> _Problem description_
Copy the interview from "True: This is" up to and including "Why the move?", replacing "Florida" with "Georgia".

> _Reading passage_
Inside the Cafe: @Maximosis Interview

(Conducted by @TrueGodImmortal)

One of the biggest proponents of success is positive energy. Today, I sit and pick the brain of a guy who embodies positive energy, Maximosis. I've known of Max for quite sometime now, and we've both supported each other's work and ventures for about two years now. Coming off a rocky ending while embarking on a fairly new journey, Max is candid, honest, and ready to spread love to the world. Welcome inside the café.

True: This is a long time coming. You've been making moves for a while. For the folks not in the know, you're from NY, but moved to Florida recently, correct? Why the move?
Max: I lived in NYC thirty-one years of my life, born and raised in the Bronx, but always spent a lot of time traveling through skating and music. I feel that I've planted enough seeds and got everything that I could from NYC it was time to move away, while I love the CITY. I also wanted a house, some land and property something that just wasn't realistic for me in NYC. It'll always be home I have a full team working for me in NYC but it was definitely time for the next chapter.

> _Rows_

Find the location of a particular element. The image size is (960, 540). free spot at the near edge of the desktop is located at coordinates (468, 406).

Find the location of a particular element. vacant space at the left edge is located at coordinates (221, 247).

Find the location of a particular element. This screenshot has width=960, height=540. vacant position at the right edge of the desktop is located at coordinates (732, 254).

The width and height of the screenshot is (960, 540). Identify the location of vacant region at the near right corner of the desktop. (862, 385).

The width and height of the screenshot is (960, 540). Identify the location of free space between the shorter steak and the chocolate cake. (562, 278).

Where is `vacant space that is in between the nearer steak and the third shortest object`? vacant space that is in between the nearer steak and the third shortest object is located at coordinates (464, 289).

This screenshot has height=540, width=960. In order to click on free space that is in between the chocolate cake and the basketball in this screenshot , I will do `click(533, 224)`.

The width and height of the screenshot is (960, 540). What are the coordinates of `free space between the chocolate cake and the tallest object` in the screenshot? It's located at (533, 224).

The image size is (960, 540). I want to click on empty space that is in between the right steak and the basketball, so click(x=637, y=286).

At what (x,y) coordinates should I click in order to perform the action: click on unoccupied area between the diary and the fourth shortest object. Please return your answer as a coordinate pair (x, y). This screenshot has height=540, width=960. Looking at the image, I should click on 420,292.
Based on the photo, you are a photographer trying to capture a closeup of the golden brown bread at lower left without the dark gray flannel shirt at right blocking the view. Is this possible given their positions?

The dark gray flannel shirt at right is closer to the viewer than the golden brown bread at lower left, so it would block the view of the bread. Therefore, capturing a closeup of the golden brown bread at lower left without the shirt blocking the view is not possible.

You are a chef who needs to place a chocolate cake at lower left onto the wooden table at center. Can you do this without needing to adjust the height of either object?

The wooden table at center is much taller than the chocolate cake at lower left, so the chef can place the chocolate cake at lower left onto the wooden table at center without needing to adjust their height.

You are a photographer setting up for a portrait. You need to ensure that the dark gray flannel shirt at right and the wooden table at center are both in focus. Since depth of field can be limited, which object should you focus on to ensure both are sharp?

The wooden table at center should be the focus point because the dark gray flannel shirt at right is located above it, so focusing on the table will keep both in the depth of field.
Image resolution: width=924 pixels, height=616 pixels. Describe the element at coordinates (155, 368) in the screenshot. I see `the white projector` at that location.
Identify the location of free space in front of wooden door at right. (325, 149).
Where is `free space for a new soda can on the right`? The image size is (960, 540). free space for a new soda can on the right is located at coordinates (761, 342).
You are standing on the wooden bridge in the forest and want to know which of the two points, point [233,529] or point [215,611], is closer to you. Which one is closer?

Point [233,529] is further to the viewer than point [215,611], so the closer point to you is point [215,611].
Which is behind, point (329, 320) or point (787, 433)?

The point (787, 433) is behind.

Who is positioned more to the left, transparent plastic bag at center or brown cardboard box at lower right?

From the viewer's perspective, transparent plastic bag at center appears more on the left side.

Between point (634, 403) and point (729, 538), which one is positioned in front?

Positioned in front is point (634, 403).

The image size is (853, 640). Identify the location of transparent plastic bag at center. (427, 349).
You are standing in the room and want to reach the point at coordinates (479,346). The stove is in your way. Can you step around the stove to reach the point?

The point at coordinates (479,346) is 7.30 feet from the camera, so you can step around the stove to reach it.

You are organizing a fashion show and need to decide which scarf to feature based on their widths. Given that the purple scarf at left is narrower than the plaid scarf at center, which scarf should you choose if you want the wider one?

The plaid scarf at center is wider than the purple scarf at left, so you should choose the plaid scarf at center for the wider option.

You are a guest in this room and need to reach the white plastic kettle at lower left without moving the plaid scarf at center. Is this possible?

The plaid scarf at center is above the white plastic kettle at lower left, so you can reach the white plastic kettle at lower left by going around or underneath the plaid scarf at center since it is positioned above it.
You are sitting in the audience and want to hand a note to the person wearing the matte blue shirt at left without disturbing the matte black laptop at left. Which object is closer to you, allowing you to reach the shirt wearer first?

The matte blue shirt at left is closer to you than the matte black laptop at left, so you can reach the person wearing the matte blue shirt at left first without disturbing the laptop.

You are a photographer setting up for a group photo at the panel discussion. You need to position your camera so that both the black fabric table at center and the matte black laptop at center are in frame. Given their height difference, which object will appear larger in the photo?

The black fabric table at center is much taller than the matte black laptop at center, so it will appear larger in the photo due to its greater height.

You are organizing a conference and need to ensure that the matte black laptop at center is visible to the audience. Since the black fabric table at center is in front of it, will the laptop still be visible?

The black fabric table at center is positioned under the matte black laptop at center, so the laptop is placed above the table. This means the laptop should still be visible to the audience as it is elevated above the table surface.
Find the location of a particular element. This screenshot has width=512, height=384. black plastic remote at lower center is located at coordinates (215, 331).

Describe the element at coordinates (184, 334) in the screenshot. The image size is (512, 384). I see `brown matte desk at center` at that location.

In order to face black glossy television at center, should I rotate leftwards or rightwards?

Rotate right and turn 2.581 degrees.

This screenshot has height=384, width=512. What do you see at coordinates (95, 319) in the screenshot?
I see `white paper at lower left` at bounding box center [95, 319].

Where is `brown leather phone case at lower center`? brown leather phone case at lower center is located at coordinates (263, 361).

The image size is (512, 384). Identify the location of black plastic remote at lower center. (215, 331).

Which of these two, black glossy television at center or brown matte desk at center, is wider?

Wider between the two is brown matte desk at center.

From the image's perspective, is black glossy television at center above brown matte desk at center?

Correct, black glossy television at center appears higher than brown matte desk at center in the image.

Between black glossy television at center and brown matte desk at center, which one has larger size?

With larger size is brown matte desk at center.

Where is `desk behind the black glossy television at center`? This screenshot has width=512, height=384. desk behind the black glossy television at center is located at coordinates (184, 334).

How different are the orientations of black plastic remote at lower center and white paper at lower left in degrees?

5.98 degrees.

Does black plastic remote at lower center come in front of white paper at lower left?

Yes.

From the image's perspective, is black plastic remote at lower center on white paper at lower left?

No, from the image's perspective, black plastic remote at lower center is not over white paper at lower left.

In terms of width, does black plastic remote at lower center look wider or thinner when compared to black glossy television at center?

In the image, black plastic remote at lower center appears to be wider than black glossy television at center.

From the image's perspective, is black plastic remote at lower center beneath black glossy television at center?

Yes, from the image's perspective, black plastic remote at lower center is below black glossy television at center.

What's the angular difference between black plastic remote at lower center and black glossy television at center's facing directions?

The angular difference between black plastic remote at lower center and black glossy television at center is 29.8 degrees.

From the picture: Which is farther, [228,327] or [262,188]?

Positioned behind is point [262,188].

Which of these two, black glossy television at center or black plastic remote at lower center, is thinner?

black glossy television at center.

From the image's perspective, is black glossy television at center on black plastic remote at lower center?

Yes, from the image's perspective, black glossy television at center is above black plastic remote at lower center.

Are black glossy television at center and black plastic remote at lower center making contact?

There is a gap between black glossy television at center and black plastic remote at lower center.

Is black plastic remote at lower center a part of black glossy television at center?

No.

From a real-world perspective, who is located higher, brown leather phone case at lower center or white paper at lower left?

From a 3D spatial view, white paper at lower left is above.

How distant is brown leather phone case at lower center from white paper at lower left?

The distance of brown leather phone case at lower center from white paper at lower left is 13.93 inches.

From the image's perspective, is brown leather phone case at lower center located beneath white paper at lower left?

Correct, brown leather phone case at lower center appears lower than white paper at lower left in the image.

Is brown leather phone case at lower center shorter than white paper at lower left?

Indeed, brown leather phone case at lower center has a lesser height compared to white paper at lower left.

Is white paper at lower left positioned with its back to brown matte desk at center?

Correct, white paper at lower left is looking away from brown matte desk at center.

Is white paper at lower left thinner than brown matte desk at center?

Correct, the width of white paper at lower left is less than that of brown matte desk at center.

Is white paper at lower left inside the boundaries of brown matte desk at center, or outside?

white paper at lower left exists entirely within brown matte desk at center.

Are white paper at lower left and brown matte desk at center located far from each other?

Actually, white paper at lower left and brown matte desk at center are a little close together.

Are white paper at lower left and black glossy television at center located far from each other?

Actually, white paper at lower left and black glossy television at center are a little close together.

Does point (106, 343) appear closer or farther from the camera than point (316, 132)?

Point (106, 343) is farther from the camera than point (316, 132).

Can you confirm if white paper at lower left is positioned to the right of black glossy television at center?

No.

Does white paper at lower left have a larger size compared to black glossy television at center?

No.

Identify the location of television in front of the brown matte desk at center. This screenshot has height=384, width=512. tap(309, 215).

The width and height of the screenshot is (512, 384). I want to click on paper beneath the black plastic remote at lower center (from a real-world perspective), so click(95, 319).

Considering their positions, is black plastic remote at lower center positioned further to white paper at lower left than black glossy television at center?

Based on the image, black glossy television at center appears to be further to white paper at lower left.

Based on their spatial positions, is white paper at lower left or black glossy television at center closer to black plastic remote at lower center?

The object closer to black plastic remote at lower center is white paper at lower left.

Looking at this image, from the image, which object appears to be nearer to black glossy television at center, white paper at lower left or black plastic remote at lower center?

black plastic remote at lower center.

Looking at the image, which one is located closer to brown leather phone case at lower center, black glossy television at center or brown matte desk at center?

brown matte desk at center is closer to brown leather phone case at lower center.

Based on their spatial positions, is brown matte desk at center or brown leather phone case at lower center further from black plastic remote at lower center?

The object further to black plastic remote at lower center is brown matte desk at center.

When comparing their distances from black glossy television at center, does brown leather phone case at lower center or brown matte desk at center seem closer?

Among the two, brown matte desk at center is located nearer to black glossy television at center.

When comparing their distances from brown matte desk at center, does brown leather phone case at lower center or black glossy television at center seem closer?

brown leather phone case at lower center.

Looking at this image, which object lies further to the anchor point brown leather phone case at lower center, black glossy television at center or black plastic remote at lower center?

> _Answer to this task_
True: This is a long time coming. You've been making moves for a while. For the folks not in the know, you're from NY, but moved to Georgia recently, correct? Why the move?